__GIVEN REQUEST__:
Pull out every line of text from each of the entries below, copied word for word, and leave the pictures out.

**********

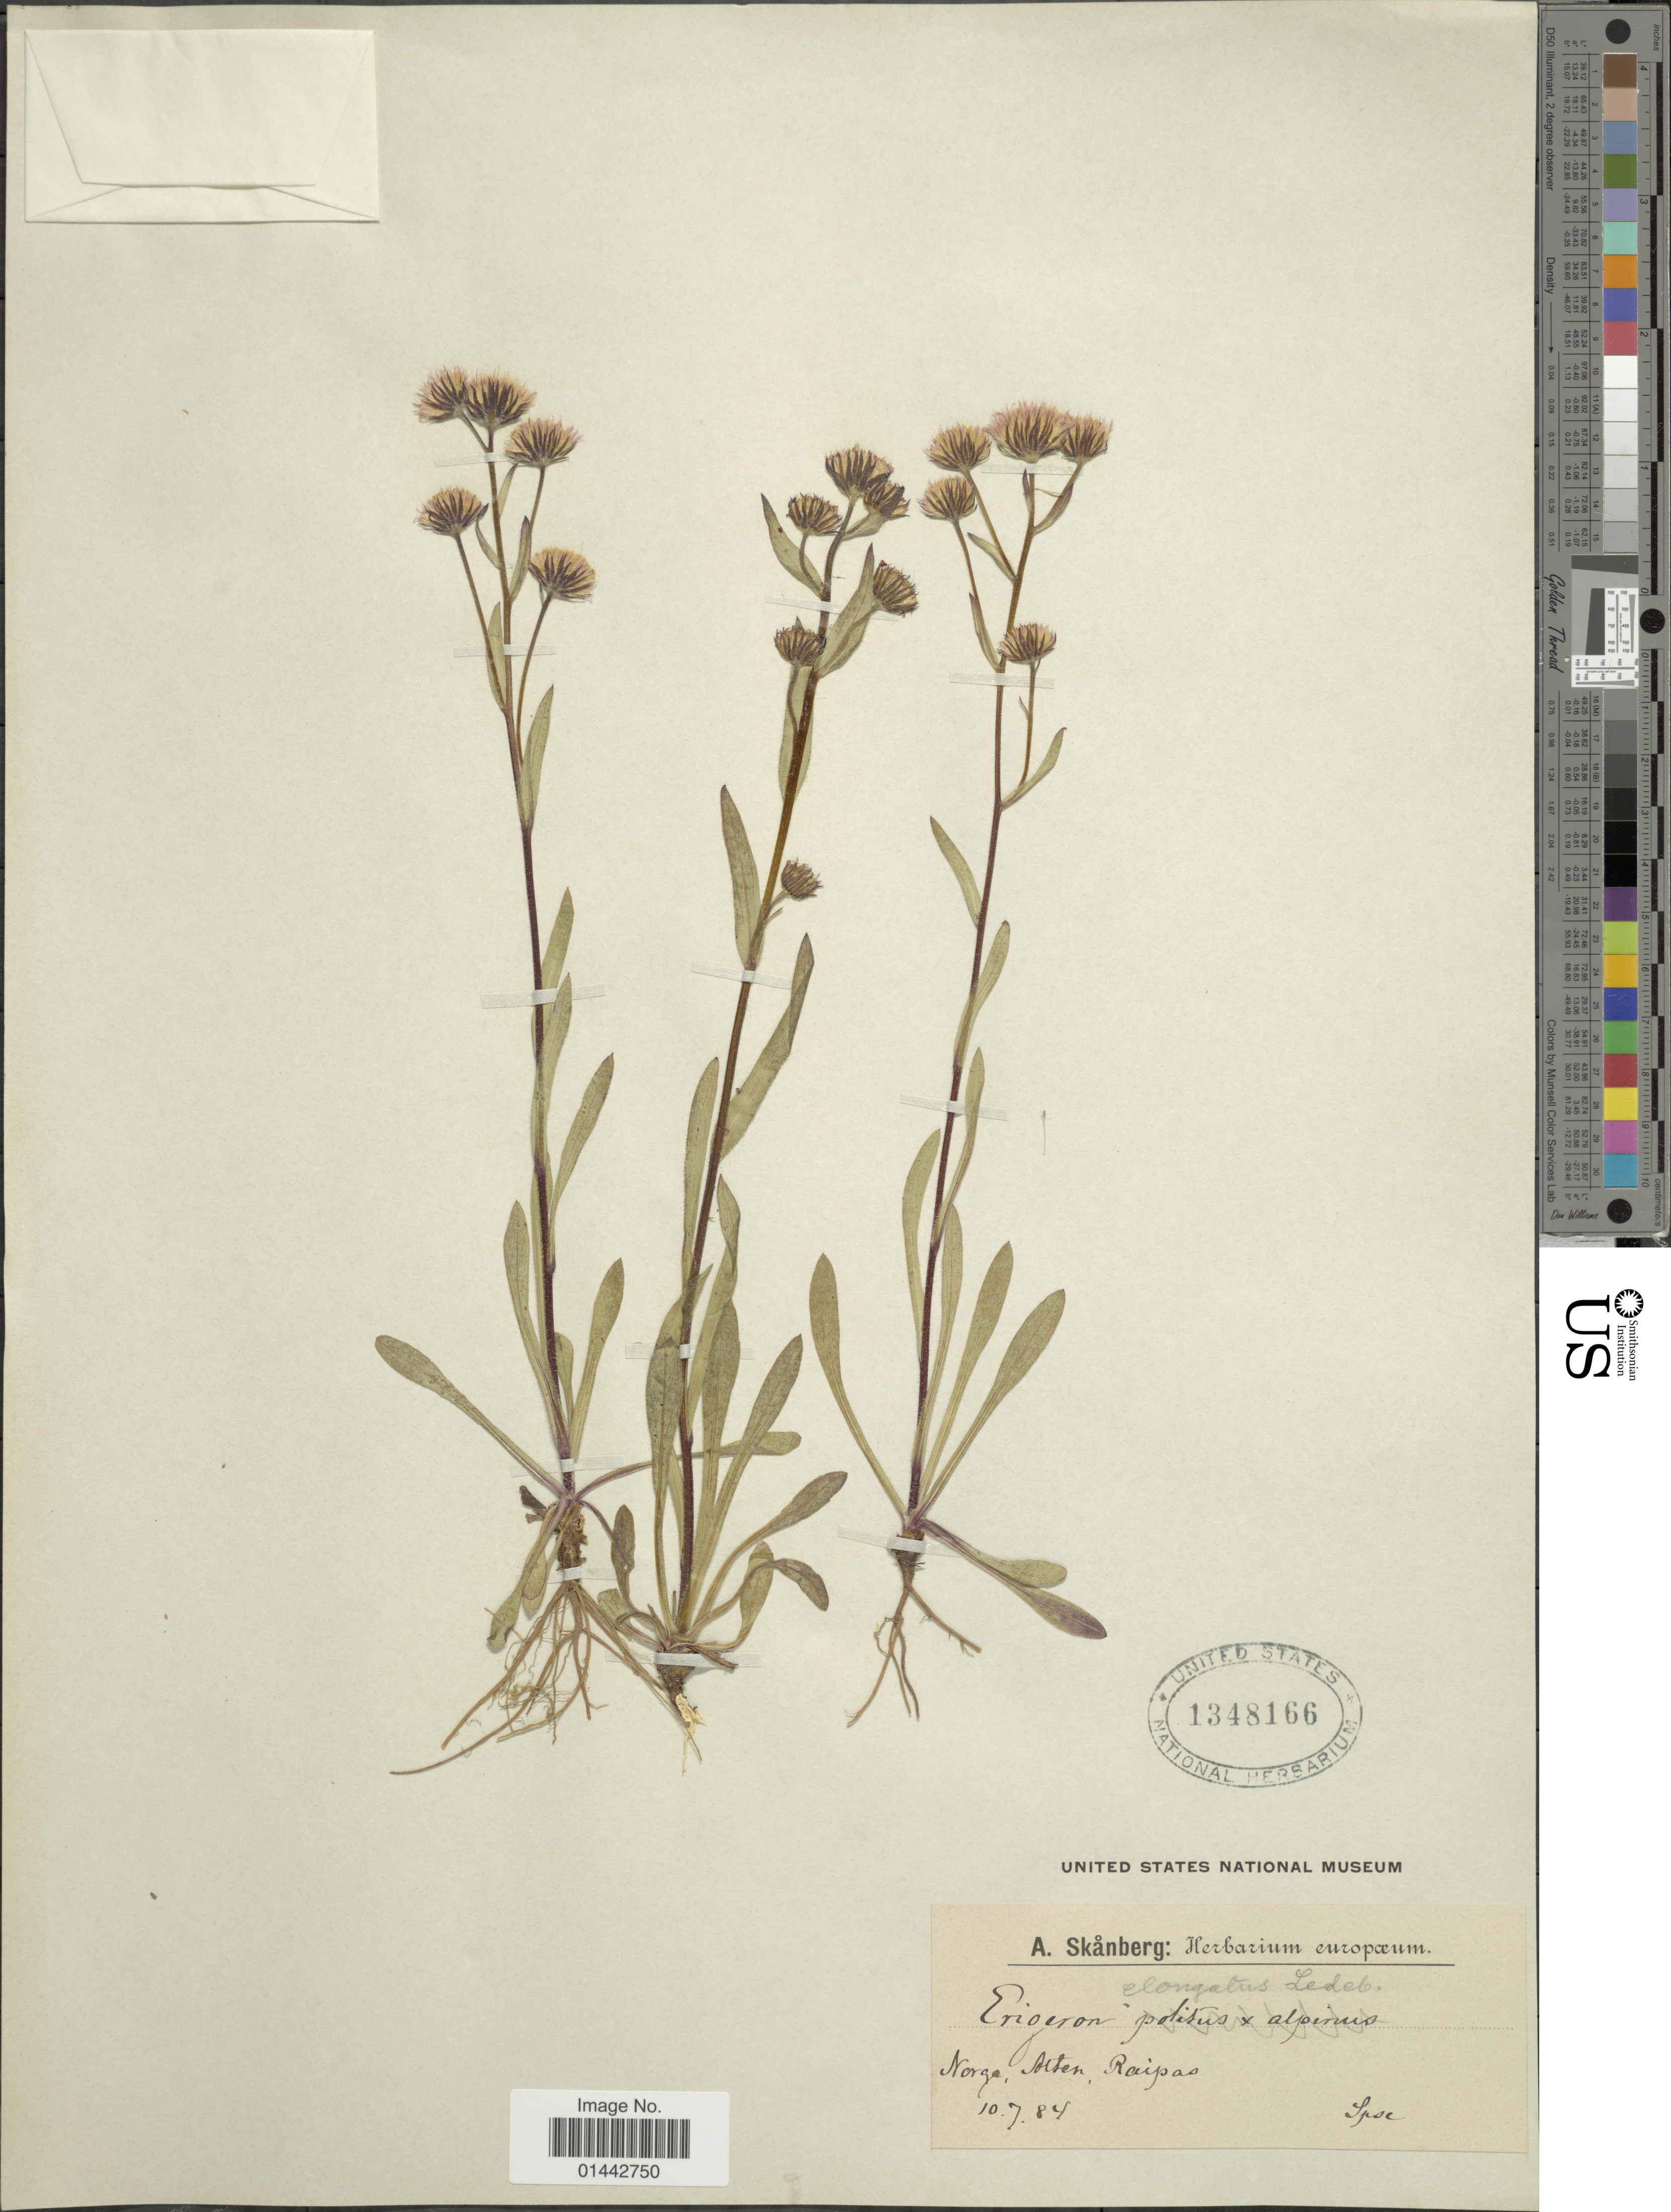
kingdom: Plantae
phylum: Tracheophyta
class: Magnoliopsida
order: Asterales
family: Asteraceae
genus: Erigeron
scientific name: Erigeron elongatus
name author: Ledeb.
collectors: A. Skånberg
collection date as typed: Transcribed d/m/y: 10/7/84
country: Norway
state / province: Finnmark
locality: Norge, Alten, Raipas.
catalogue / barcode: US 1348166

**********

__SOLUTION TO THE EXERCISE__:
kingdom: Plantae
phylum: Tracheophyta
class: Magnoliopsida
order: Asterales
family: Asteraceae
genus: Erigeron
scientific name: Erigeron elongatus
name author: Ledeb.
collectors: A. Skånberg
collection date as typed: Transcribed d/m/y: 10/7/84
country: Norway
state / province: Finnmark
locality: Norge, Alten, Raipas.
catalogue / barcode: US 1348166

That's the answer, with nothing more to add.